1. Run the scheduler manually:
   ```bash
   sail artisan schedule:run
   ```
2. Run a continuous polling loop in the background:

```bash
# Terminal
sail run --rm laravel.test php artisan schedule:work
```

---

<a id="production"></a>
## Contrast with production

| Topic | Sail (Local Dev) | Production Environment |
|-------|------------------|------------------------|
| **Worker Manager** | Manual terminal foreground | **Supervisor** or systemd daemon |
| **Scaling** | Single Docker container | Multiple containers / Kubernetes autoscaling |
| **Failover** | Manual container restart | Redundant nodes and clustering |

---

## ⚠️ Common Mistakes

**1. Modifying Job code without restarting the worker**
You fix a bug in your Job class, but the queue runner continues throwing the same error.
*Reality:* The worker has cached the old PHP files. Run `sail artisan queue:restart`.

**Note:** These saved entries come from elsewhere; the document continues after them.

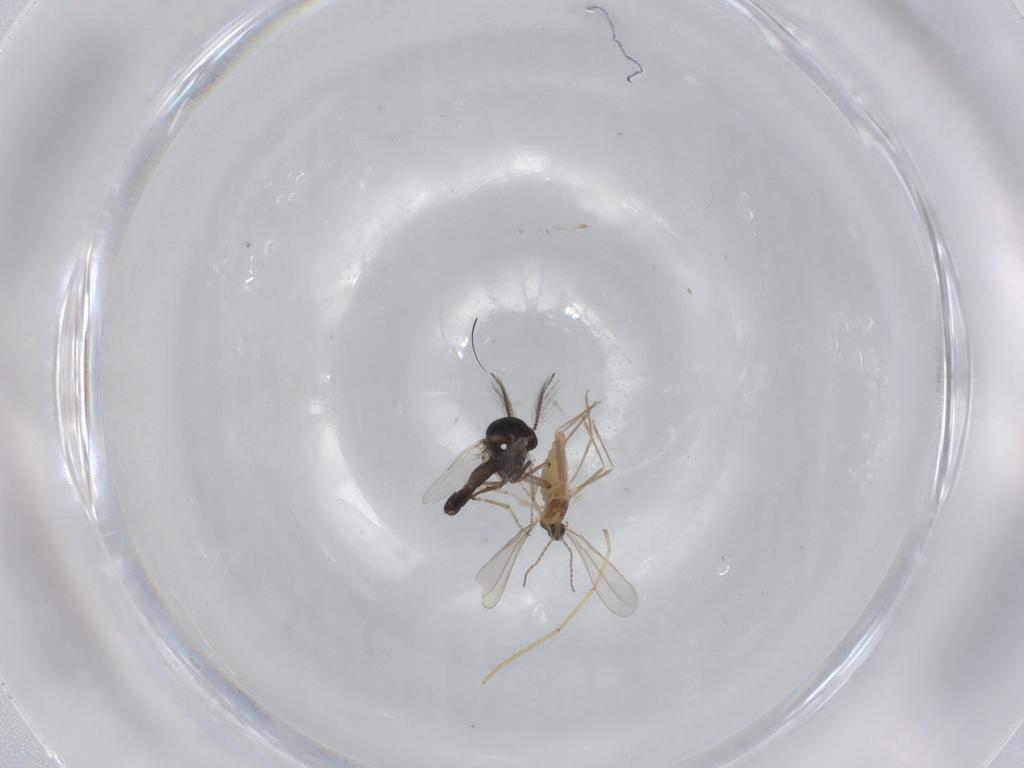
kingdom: Animalia
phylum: Arthropoda
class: Insecta
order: Diptera
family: Cecidomyiidae
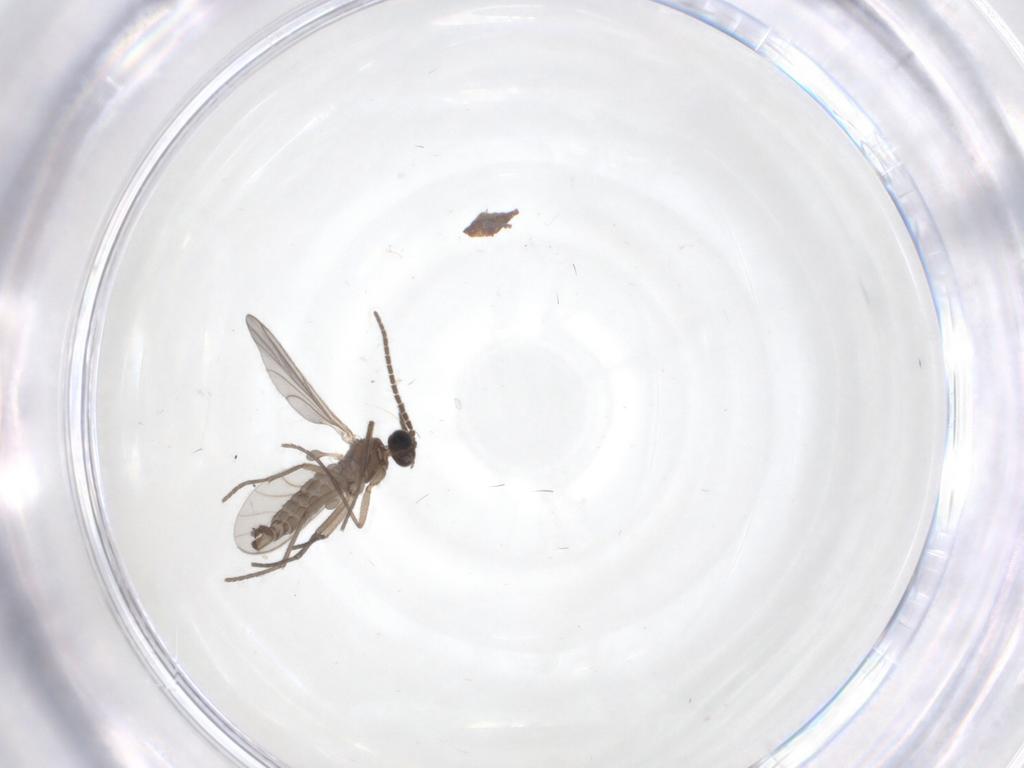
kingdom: Animalia
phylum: Arthropoda
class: Insecta
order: Diptera
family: Sciaridae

**2. Running `php artisan queue:work` on your host terminal**
Running the command directly on your host machine will crash due to missing database drivers or an inability to resolve internal hostnames like `redis` or `mysql`.
*Reality:* Always prefix with `sail` to run inside the container environment: `sail artisan queue:work`.

**3. Misunderstanding the `sync` queue driver**
Using `QUEUE_CONNECTION=sync` runs jobs immediately inside the HTTP request lifecycle. This hides concurrency issues, timeouts, and serialization errors that will only appear in production.
*Reality:* Use `database` or `redis` locally to match production behavior.

---

## 🧠 Self-Check Questions

1. **Why does a running queue worker fail to execute new code changes you just saved to disk?**
2. **What hostname should you write in your `.env` for RabbitMQ when running inside Sail?**
3. **How do you keep the Laravel task scheduler running continuously without setting up host-side cron jobs?**
4. **Which artisan command do you run to re-queue a job that failed during execution?**

<details>
<summary><b>Reveal Answers</b></summary>

1. PHP CLI workers boot the entire application framework once and keep it in memory. They do not re-read files from disk for subsequent jobs. You must run `sail artisan queue:restart`.
2. You must use the Compose service name, which is `rabbitmq`.
3. Run `sail run --rm laravel.test php artisan schedule:work`, which starts a long-running process that runs the scheduler every minute.
4. Run `sail artisan queue:retry {id}` where `{id}` is the identifier from the `failed_jobs` table or `all` to retry all failed jobs.